Si riporta, di seguito, la nota del Segretario Provinciale del Partito della Rifondazione Comunista – Federazione Irpina, Arturo Bonito:
“Apprendiamo sbigottiti della delibera di Giunta n. 22 dell’11 febbraio 2026, con cui l’amministrazione di centrosinistra di Montella affida all’Avvocato comunale il compito di perseguire legalmente chiunque offenda l’immagine dell’Ente. Questa delibera rappresenta un atto liberticida che offende la democrazia e la Costituzione.
La logica è perversa ma chiara, criticare Buonopane e la sua Giunta significherebbe ledere l’immagine del Comune, come se l’istituzione coincidesse con la sua persona.

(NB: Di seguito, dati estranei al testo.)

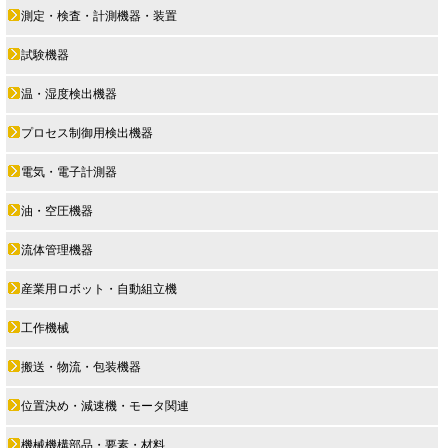
測定・検査・計測機器・装置
試験機器
温・湿度検出機器
プロセス制御用検出機器
電気・電子計測器
油・空圧機器
流体管理機器
産業用ロボット・自動組立機
工作機械
搬送・物流・包装機器
位置決め・減速機・モータ関連
機械機構部品・要素・材料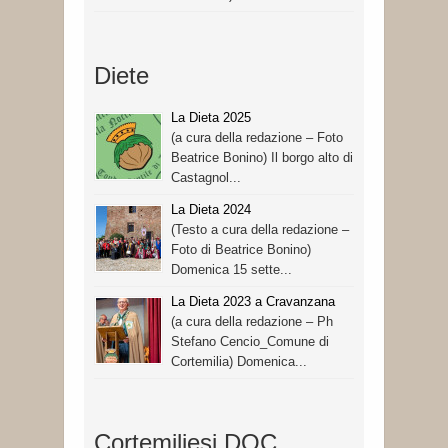
Diete
La Dieta 2025
(a cura della redazione – Foto
Beatrice Bonino) Il borgo alto di
Castagnol...
La Dieta 2024
(Testo a cura della redazione –
Foto di Beatrice Bonino)
Domenica 15 sette...
La Dieta 2023 a Cravanzana
(a cura della redazione – Ph
Stefano Cencio_Comune di
Cortemilia) Domenica...
Cortemiliesi DOC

Una concezione monarchica e antidemocratica che non può lasciarci in silenzio.
Nel caso specifico dell’ospedale di comunità da realizzare nel complesso monumentale del Convento di San Francesco a Folloni, il metodo è quanto meno opinabile. Mentre l’Ordine dei Frati Minori e parte della comunità esprimono legittime perplessità, l’Amministrazione procede senza volontà di ascolto, e ora tenta addirittura di blindare il dibattito con la minaccia di azioni legali.
Un tentativo di silenziare ogni voce critica attraverso l’intimidazione giudiziaria a spese della collettività.
Chiediamo il ritiro immediato di questo atto antidemocratico e auspichiamo che il dibattito sia trasparente e proficuo per la comunità.
La democrazia non è un concetto astratto, è il diritto concreto di ogni lavoratore, di ogni cittadino, di chiedere conto a chi governa. Chi trasforma questo diritto in un reato trasforma la Repubblica in qualcos’altro. E noi, come comunisti, sappiamo bene come si chiama quel “qualcos’altro”.